In the meantime, an American response, The Black Vampyre: A Legend of St. Domingo, by one Uriah Derick D’Arcy, appeared. D'Arcy explicitly parodies The Vampyre and even suggests that Lord Ruthven, Polidori’s British vampire aristocrat, had his origins in the Carribean. A later reprinting in 1845 attributed The Black Vampyre to a Robert C Sands; however, many believe the author was more likely a Richard Varick Dey (1801–1837), a near anagram of the named author.

The Black Vampyre also explores the idea of mixed marriage at a time when interracial love was deemed taboo.

Darcy’s narrative begins with a slave-owner Mr Personne, in what is now Haiti repeatedly trying to kill a 10-year-old slave. As much as he tries though the corpse keeps reviving. Personne orders the child to be burned but the boy moves with supernatural speed and miraculously causes the slave-owner to be flung into the fire instead. Before Mr Personne dies, his wife informs him that the cradle of their unbaptised son is empty apart from his skin, bones, and nails.

Some years later we return to Personne’s widow, Euphemia, who is in mourning for her third husband. She is visited by two strangers, an extremely handsome Black man, dressed as a Moorish prince, accompanied by a pale European boy. He charms her with his elegance and beauty and rapidly wins her hand in marriage, which takes place that evening. That same night he reveals that he is a vampire and converts Euphemia to his bloodthirsty set.

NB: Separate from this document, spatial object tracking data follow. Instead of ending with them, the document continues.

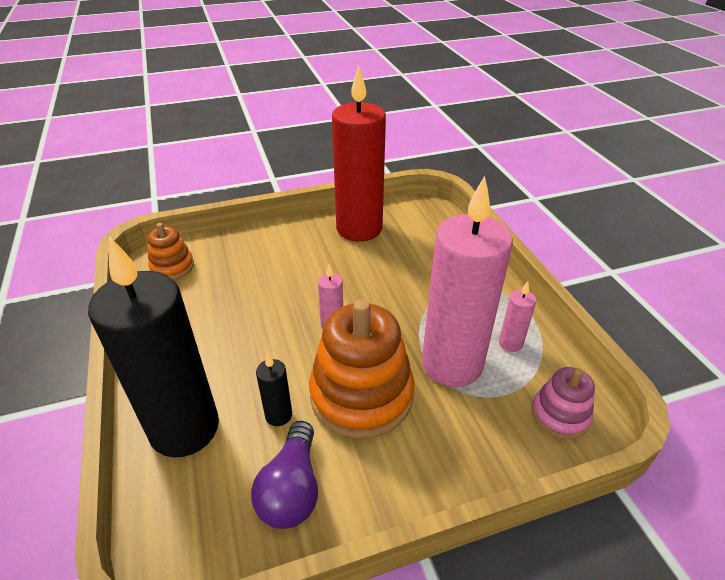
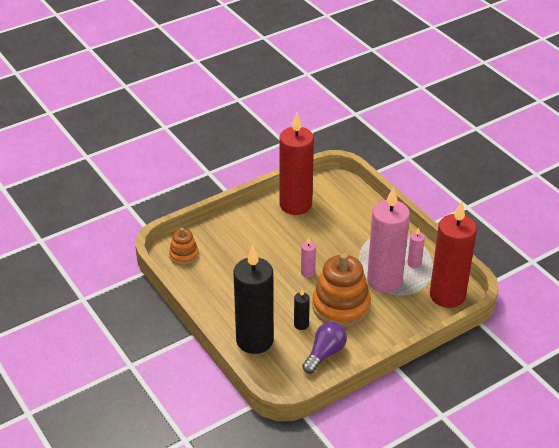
camera: 15 degrees left, 0 degrees up
(292, 489) = (325, 354): purple light bulb -> purple light bulb turned 135 degrees counterclockwise
(560, 415) = (447, 295): pink stacking toy -> red candle

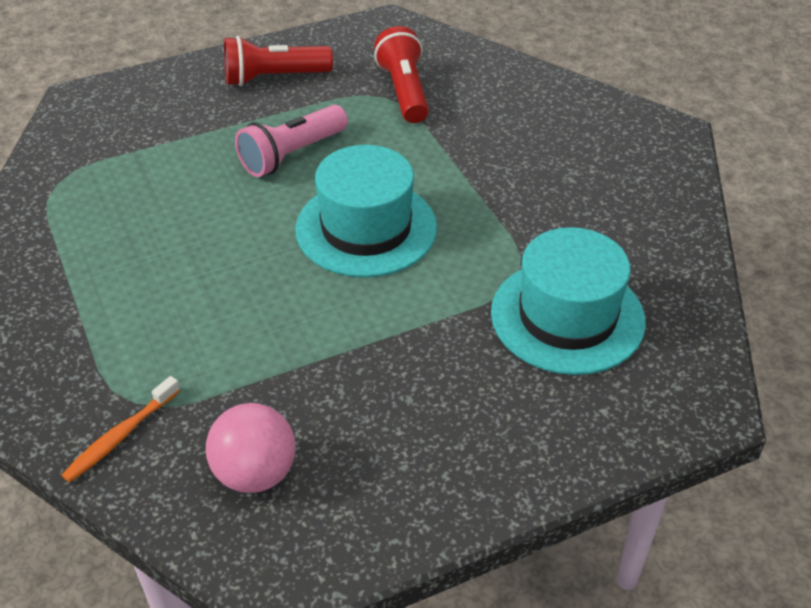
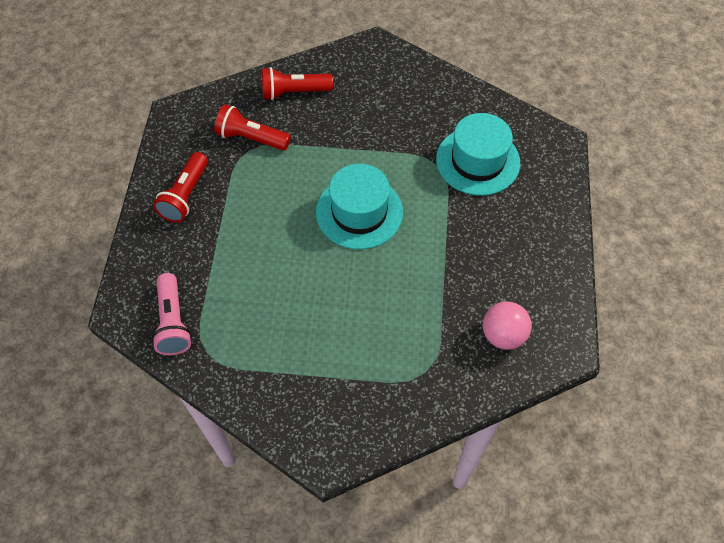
camera: 60 degrees left, 15 degrees up
(121, 435) = (445, 386): orange toothbrush -> none
(292, 154) = (270, 218): pink flashlight -> pink flashlight (173, 322)
(511, 95) = (294, 92): none -> red flashlight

Monsters aside, Published in 1819, an interracial marriage would have made for shocking reading – not to mention between a former slave and his one-time mistress.

Vampirish children
Married to a monster and now a monster herself (in the eyes of society too), Euphemia learns that the prince’s pale young companion is her vanished son – now also a vampire. The prince gives the boy named Zemba back to Euphemia along with her first husband’s money so they can escape to Europe.